##### PROVIDED RECORDS

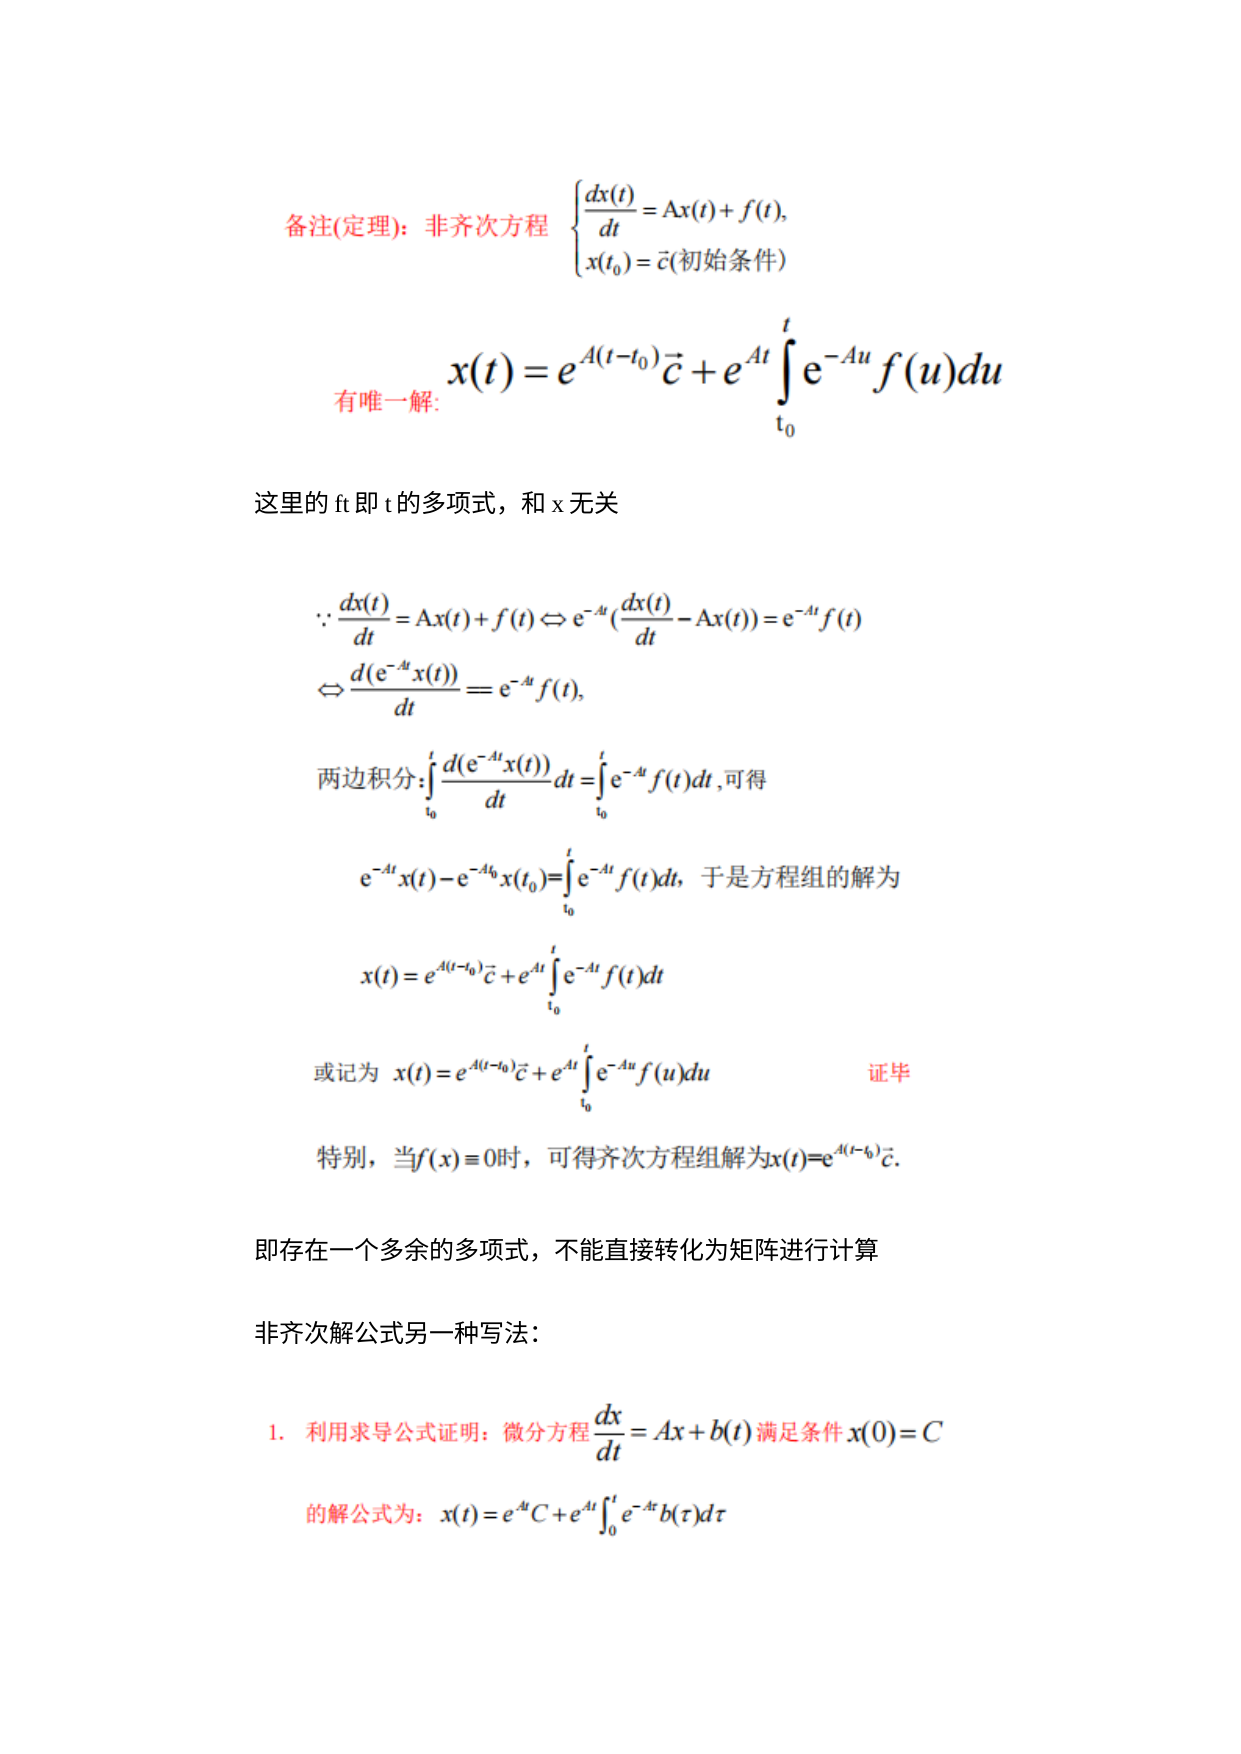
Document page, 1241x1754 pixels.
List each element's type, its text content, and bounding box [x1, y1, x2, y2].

text 这里的ft即t的多项式，和x无关 [187, 469, 1053, 534]
text 非齐次解公式另一种写法： [187, 1299, 1053, 1364]
picture [254, 1382, 977, 1550]
text 即存在一个多余的多项式，不能直接转化为矩阵进行计算 [187, 1216, 1053, 1281]
picture [254, 552, 977, 1198]
picture [254, 162, 1039, 445]
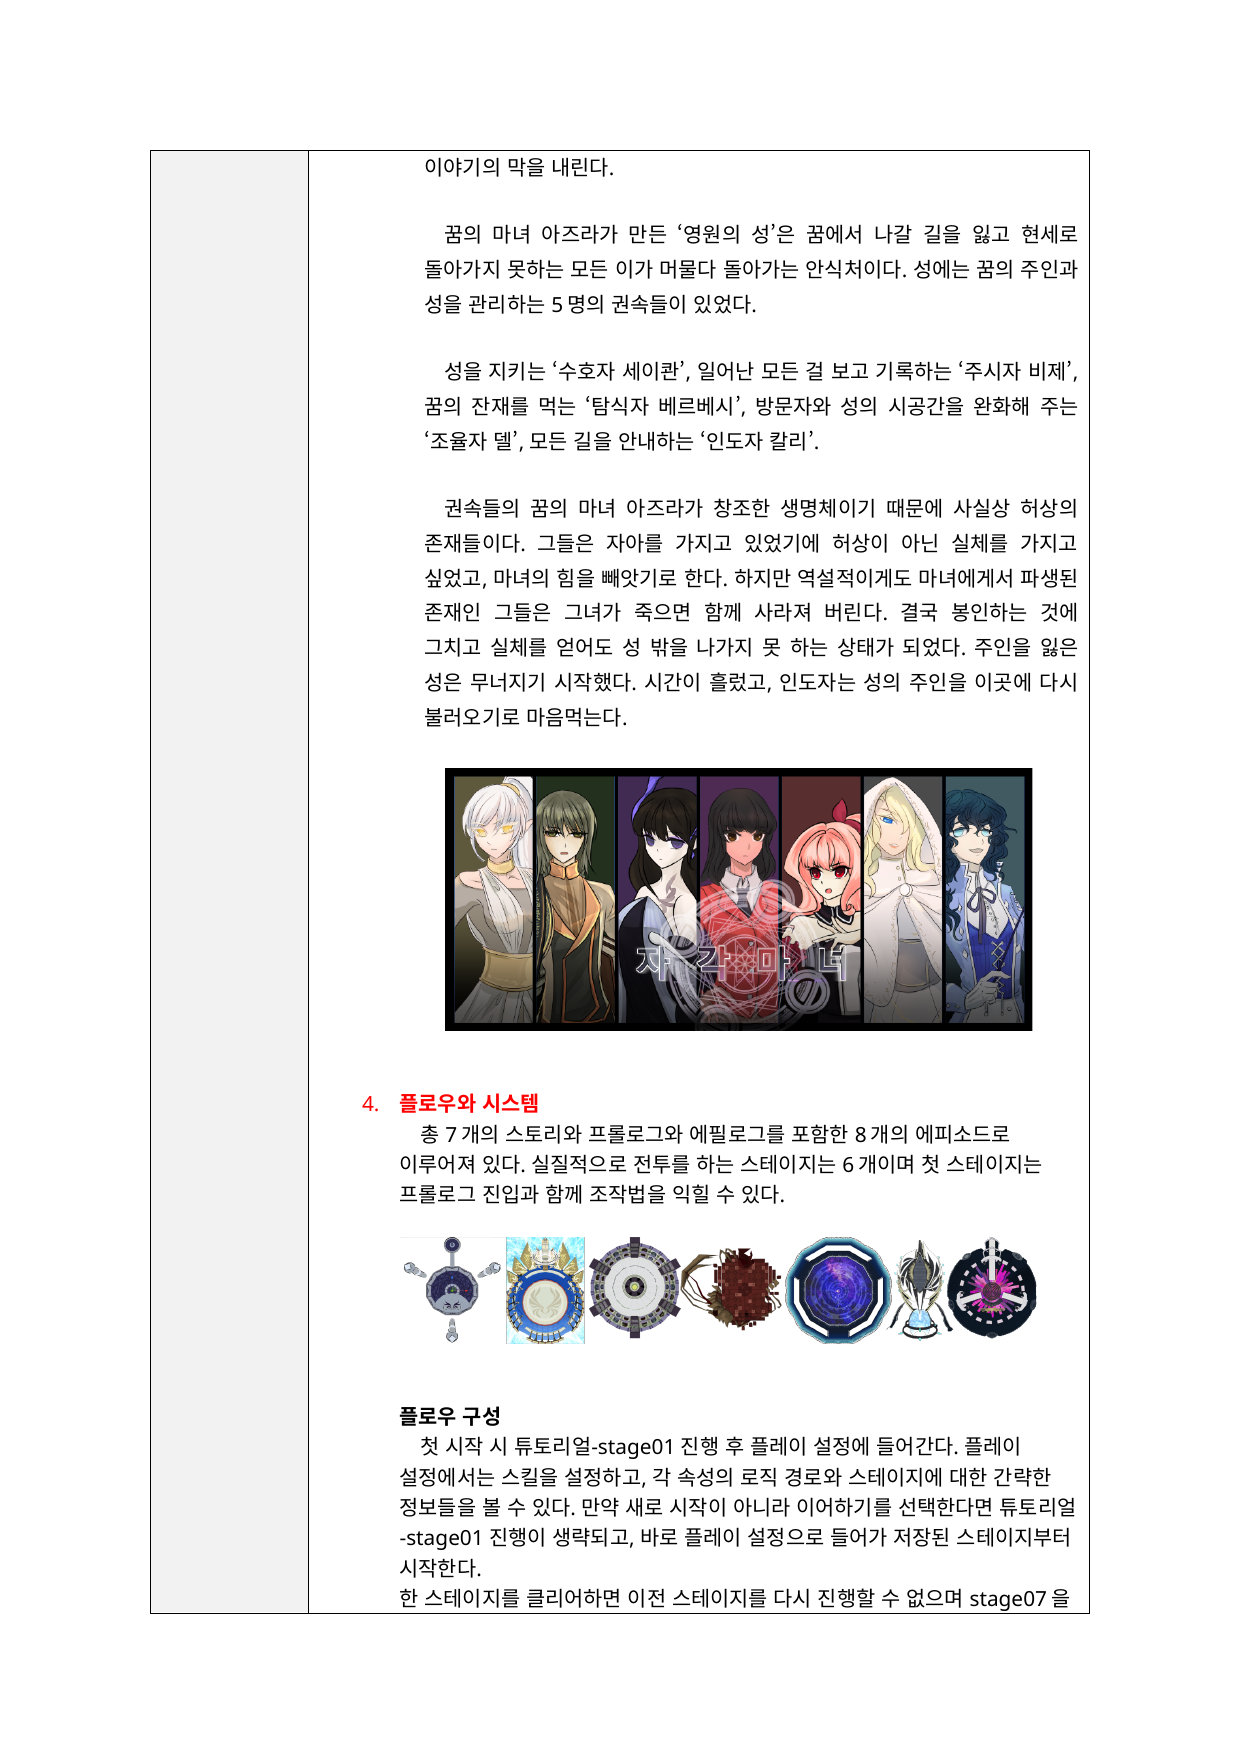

##########

Return every record exactly, without the pictures.

Document page, 1241x1754 pixels.
List each element's type, its text content, and bounding box [x1, y1, x2, y2].

text 这里的ft即t的多项式，和x无关 [187, 469, 1053, 534]
text 非齐次解公式另一种写法： [187, 1299, 1053, 1364]
picture [254, 1382, 977, 1550]
text 即存在一个多余的多项式，不能直接转化为矩阵进行计算 [187, 1216, 1053, 1281]
picture [254, 552, 977, 1198]
picture [254, 162, 1039, 445]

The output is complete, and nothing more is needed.